Stored data entries
——————
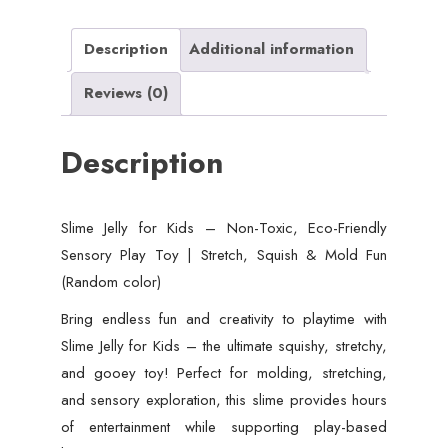
Friendly
Sensory
Description
Additional information
Play
Reviews (0)
Toy
|
Description
Stretch,
Squish
&
Slime Jelly for Kids – Non-Toxic, Eco-Friendly
Mold
Sensory Play Toy | Stretch, Squish & Mold Fun
Fun
(Random color)
(Random
color)
Bring endless fun and creativity to playtime with
quantity
Slime Jelly for Kids – the ultimate squishy, stretchy,
and gooey toy! Perfect for molding, stretching,
and sensory exploration, this slime provides hours
of entertainment while supporting play-based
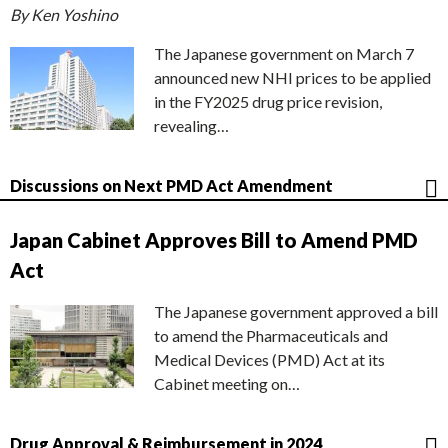
By Ken Yoshino
The Japanese government on March 7
announced new NHI prices to be applied
in the FY2025 drug price revision,
revealing…
Discussions on Next PMD Act Amendment
Japan Cabinet Approves Bill to Amend PMD
Act
The Japanese government approved a bill
to amend the Pharmaceuticals and
Medical Devices (PMD) Act at its
Cabinet meeting on…
Drug Approval & Reimbursement in 2024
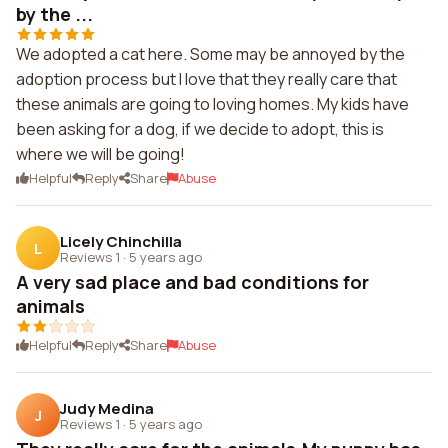
by the ...
We adopted a cat here. Some may be annoyed by the
adoption process but I love that they really care that
these animals are going to loving homes. My kids have
been asking for a dog, if we decide to adopt, this is
where we will be going!
Helpful
Reply
Share
Abuse
Licely Chinchilla
L
Reviews 1
·
5 years ago
A very sad place and bad conditions for
animals
Helpful
Reply
Share
Abuse
Judy Medina
J
Reviews 1
·
5 years ago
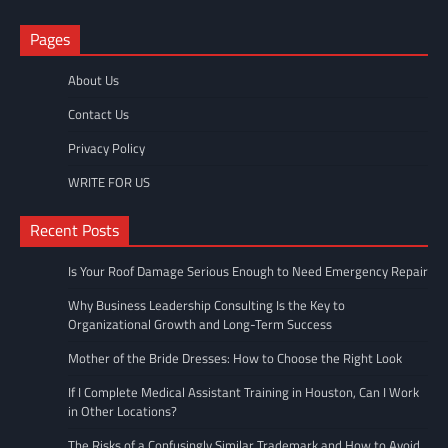
Pages
About Us
Contact Us
Privacy Policy
WRITE FOR US
Recent Posts
Is Your Roof Damage Serious Enough to Need Emergency Repair
Why Business Leadership Consulting Is the Key to
Organizational Growth and Long-Term Success
Mother of the Bride Dresses: How to Choose the Right Look
If I Complete Medical Assistant Training in Houston, Can I Work
in Other Locations?
The Risks of a Confusingly Similar Trademark and How to Avoid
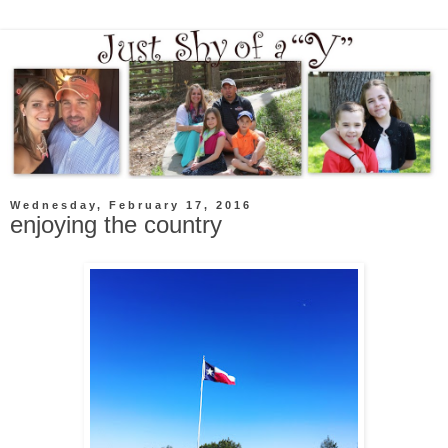
Wednesday, February 17, 2016
enjoying the country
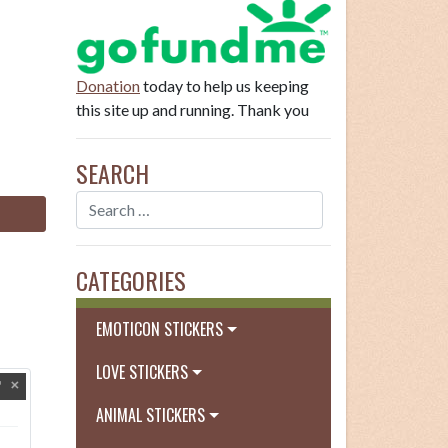
Donation
today to help us keeping
this site up and running. Thank you
SEARCH
CATEGORIES
EMOTICON STICKERS
LOVE STICKERS
ANIMAL STICKERS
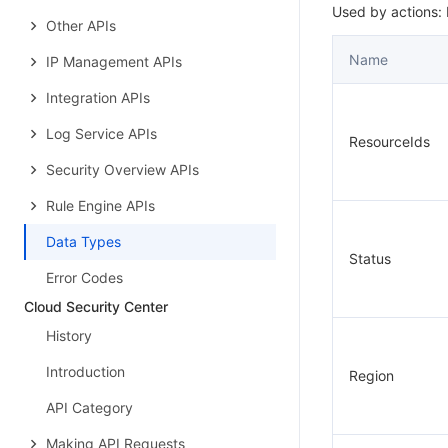
Used by actions:
Other APIs
Name
IP Management APIs
Integration APIs
Log Service APIs
ResourceIds
Security Overview APIs
Rule Engine APIs
Data Types
Status
Error Codes
Cloud Security Center
History
Introduction
Region
API Category
Making API Requests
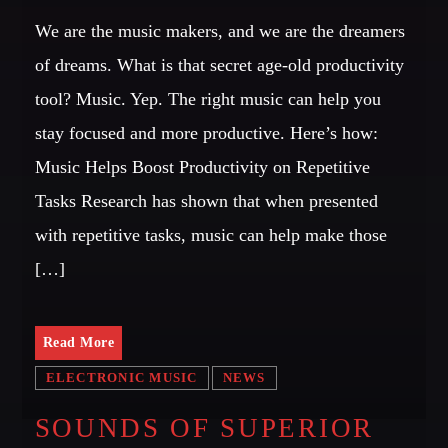
We are the music makers, and we are the dreamers
of dreams. What is that secret age-old productivity
tool? Music. Yep. The right music can help you
stay focused and more productive. Here’s how:
Music Helps Boost Productivity on Repetitive
Tasks Research has shown that when presented
with repetitive tasks, music can help make those
[…]
Read More
ELECTRONIC MUSIC
NEWS
SOUNDS OF SUPERIOR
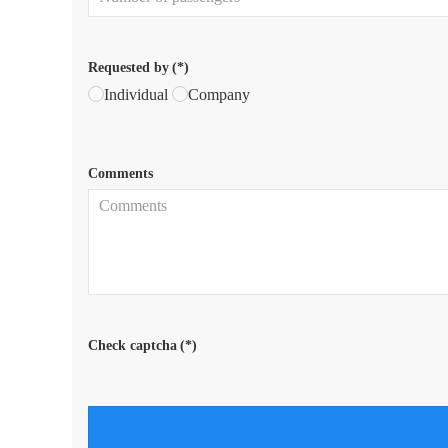
Requested by
(*)
Individual
Company
Comments
Check captcha
(*)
——————
→ **Directions**: Recast the data from the line with "Requested by" through the end of the data as a Markdown table with the columns Row and Line, giving each line a row number and omitting blank lines.

→ **Written solution**:
| Row | Line |
|---|---|
| 1 | Requested by |
| 2 | (*) |
| 3 | Individual |
| 4 | Company |
| 5 | Comments |
| 6 | Check captcha |
| 7 | (*) |